** BEGIN Extract **

In the show though, it’s comic relief! It’s funny.

These scenes in the series feels like one of the rare things from the book that’s a way better experience on screen.

Overall, I felt like being a viewer of the town’s insomnia revelry descend into an unraveling was a better time than being a reader of it.

3. Why Was Almond Tree Planting Highlighted TWICE During The Insomnia Plague?

EP3 Time Stamp: -46:47

In the book, the almond tree planting that happens EP3 also happens. But it’s one of those quietly stated forgettable details. The text does not specify when, in Macondo’s history, the trees are planted–just that José Arcadio Buendía decided to go with almonds over acacias.

I’d like to get the behind-the-scenes scoop on why the almond tree plantings happen in this episode. Why was this detail drawn out of the text and included here? The choice very much piqued my interest!

Read the Almond Tree Planting in the Original Text:

“It was also José Arcadio Buendía who decided during those years that they should plant almond trees instead of acacias on the streets, and who discovered, without ever revealing it, a way to make them live forever. Many years later, when Macondo was a field of wooden houses with zinc roofs, the broken and dusty almond trees still stood on the oldest streets, although no one knew who had planted them.” (Chapter 3, p 40)

EP3 Time Stamp: -45:40

My personal literary theory on the almond trees …

José Arcadio Buendía wants to thwart death.
José Arcadio’s passing is marked by a torrential shower of yellow flower petals. Yellow petals cover everything in Macondo. Almond trees, famously, have snowy white petals. Was José Arcadio inspired to plant white flowering trees due to some subconscious premonition of his own death?


4. I Don’t Like This Deviation From the Book: Visitación’s Scenes.

EP3 Time Stamp: – 54:32

In the book Visitación & Cataure discover that Rebeca is eating dirt. In the series, instead of them, it’s Amaranta who makes the discovery. Then she drags the whole family out of bed to bear witness. IMO the more Visitación in the show the better. I don’t want them to cut or mess around with her scenes at all.

Read the Original Text:

“They could not get her to eat for several days. No one understood why she had not died of hunger until the Indians, who were aware of everything, for they went ceaselessly about the house on their stealthy feet, discovered that Rebeca only liked to eat the damp earth of the courtyard and the cake of whitewash that she picked off the walls with her nails.” (Chapter 3, p 43)

** END Extract **
** BEGIN Provided material **

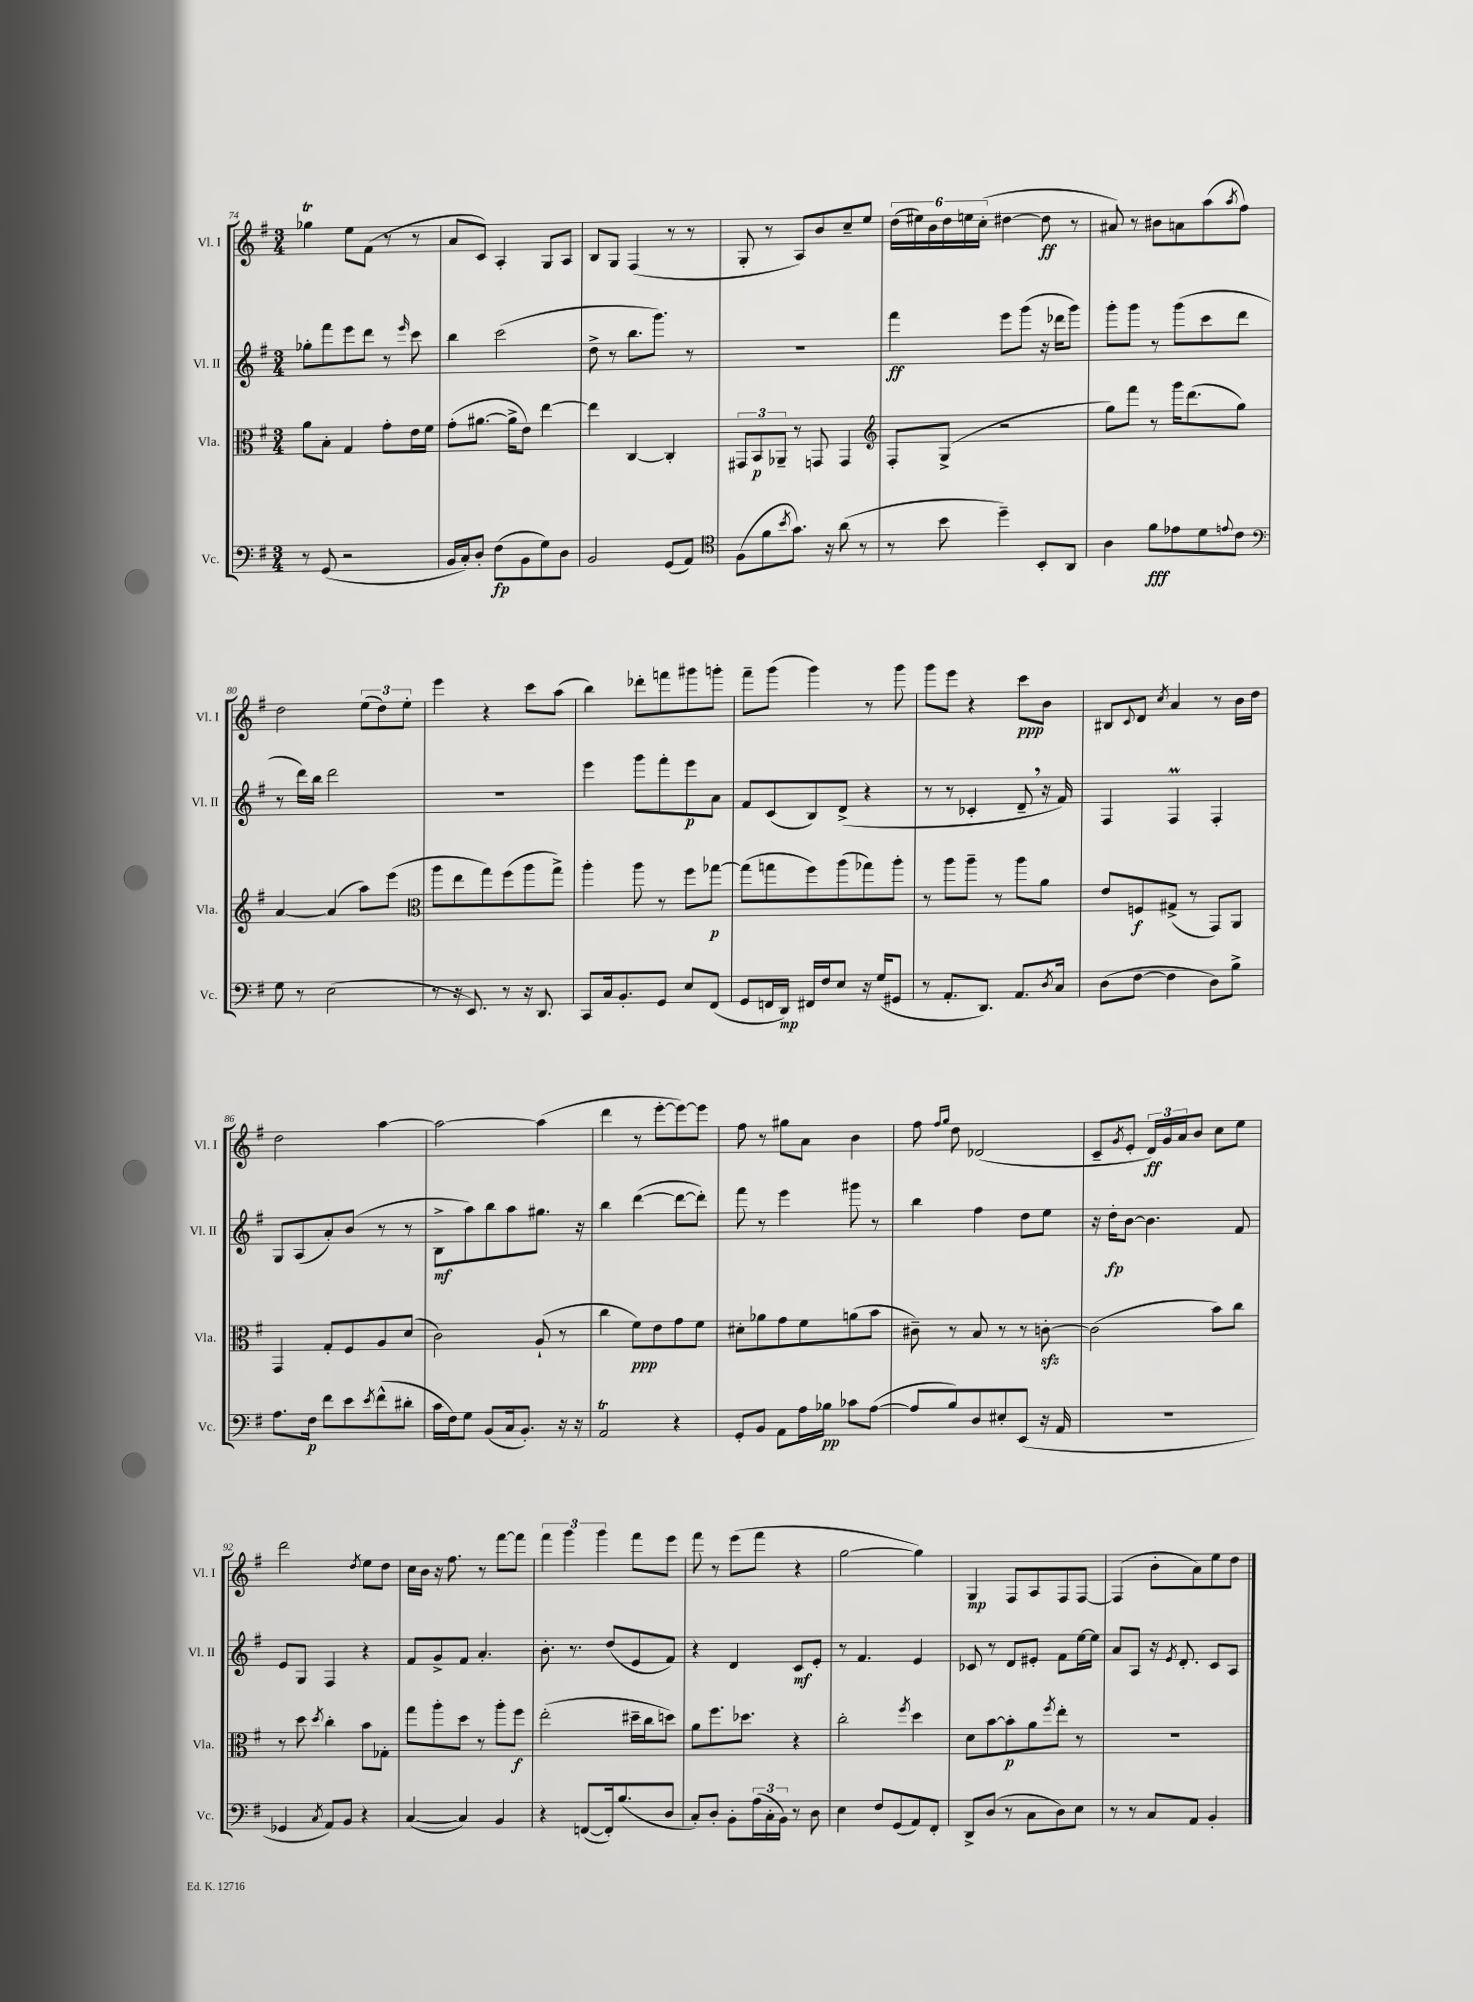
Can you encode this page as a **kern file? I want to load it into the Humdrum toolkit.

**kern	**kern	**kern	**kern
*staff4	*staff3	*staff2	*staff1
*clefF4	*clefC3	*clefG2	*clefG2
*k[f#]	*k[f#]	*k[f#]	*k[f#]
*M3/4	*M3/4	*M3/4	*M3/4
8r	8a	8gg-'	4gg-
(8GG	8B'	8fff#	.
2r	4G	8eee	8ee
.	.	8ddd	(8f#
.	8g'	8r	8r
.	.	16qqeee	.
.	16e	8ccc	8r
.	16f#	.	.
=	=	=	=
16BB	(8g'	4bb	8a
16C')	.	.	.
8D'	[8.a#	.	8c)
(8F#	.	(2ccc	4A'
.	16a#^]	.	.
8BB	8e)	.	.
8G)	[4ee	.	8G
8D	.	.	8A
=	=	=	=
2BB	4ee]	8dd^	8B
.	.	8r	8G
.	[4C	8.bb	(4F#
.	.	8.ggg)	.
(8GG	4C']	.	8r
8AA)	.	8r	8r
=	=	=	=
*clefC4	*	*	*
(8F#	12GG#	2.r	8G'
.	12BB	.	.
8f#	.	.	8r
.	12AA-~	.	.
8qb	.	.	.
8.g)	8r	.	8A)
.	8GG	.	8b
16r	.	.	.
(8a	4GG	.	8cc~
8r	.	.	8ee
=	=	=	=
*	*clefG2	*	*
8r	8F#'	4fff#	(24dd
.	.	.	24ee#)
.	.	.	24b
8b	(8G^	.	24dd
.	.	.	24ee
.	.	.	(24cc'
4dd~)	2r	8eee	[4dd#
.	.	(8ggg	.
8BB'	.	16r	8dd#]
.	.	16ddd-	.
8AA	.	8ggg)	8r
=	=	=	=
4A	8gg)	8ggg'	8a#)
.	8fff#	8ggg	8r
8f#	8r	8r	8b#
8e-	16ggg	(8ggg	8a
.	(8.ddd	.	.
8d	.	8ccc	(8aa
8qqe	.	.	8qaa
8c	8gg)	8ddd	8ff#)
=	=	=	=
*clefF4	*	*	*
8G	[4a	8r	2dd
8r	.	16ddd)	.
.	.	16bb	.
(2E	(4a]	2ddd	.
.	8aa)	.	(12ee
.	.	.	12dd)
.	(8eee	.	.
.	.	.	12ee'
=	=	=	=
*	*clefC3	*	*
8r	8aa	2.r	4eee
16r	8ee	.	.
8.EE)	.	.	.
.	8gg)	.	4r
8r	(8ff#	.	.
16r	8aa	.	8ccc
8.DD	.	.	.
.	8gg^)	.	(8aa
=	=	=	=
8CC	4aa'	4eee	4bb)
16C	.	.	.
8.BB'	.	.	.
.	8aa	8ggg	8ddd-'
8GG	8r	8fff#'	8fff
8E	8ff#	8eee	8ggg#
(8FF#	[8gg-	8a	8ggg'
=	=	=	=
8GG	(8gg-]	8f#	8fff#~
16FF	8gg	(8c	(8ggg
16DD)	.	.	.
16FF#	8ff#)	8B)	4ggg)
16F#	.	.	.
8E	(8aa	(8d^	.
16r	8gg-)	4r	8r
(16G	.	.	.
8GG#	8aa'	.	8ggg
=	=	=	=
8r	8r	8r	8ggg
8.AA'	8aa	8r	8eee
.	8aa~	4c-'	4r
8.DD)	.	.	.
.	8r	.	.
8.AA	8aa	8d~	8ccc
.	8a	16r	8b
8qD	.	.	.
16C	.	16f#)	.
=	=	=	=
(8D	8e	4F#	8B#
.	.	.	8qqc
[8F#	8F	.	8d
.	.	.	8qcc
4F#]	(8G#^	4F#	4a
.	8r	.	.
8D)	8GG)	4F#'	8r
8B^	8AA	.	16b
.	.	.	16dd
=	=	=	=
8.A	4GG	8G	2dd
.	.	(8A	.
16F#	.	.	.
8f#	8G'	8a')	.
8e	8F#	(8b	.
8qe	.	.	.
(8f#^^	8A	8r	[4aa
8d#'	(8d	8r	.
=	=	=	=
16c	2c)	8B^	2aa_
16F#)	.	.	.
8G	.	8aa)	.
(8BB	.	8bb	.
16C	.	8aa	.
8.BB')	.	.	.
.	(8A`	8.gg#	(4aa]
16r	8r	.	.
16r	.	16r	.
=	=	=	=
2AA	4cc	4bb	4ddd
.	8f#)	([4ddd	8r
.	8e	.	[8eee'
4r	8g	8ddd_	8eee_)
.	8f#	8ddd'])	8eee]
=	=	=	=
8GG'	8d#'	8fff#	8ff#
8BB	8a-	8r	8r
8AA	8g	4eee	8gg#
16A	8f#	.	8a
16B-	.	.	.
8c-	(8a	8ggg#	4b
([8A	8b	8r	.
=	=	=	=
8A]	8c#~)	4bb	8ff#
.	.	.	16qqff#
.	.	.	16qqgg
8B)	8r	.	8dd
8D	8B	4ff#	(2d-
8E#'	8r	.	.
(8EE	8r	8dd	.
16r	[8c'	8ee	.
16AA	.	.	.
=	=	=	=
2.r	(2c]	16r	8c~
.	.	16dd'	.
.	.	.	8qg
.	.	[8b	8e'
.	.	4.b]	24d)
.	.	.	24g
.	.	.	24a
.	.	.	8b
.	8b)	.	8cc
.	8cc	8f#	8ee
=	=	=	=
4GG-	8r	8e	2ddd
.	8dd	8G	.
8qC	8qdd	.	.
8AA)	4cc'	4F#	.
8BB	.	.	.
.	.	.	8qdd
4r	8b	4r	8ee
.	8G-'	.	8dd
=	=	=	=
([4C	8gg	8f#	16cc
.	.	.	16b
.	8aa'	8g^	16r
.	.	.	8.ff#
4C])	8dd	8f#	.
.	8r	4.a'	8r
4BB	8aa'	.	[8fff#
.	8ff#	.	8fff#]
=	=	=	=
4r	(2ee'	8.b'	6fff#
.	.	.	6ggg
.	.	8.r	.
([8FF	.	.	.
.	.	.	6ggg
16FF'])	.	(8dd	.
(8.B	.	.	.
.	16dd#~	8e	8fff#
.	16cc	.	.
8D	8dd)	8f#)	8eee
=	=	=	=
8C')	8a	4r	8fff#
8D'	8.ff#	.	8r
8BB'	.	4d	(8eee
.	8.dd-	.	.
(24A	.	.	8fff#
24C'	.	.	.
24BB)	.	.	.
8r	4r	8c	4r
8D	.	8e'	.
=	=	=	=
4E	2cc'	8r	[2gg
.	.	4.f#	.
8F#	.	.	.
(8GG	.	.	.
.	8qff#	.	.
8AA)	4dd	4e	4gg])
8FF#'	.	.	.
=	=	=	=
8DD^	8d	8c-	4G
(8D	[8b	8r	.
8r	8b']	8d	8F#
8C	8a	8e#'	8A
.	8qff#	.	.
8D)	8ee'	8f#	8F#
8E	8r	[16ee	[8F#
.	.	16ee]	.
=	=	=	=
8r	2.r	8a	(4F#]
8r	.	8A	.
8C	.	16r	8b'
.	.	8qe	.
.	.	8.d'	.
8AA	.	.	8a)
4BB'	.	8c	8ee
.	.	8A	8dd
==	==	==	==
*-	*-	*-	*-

** END Provided material **

[What you will do]:
In the episode commentary, change "acacias" to "palms" and give the passage again from "In the book, the" up to and including "piqued my interest!".

[Complete answer]:
In the book, the almond tree planting that happens EP3 also happens. But it’s one of those quietly stated forgettable details. The text does not specify when, in Macondo’s history, the trees are planted–just that José Arcadio Buendía decided to go with almonds over palms.

I’d like to get the behind-the-scenes scoop on why the almond tree plantings happen in this episode. Why was this detail drawn out of the text and included here? The choice very much piqued my interest!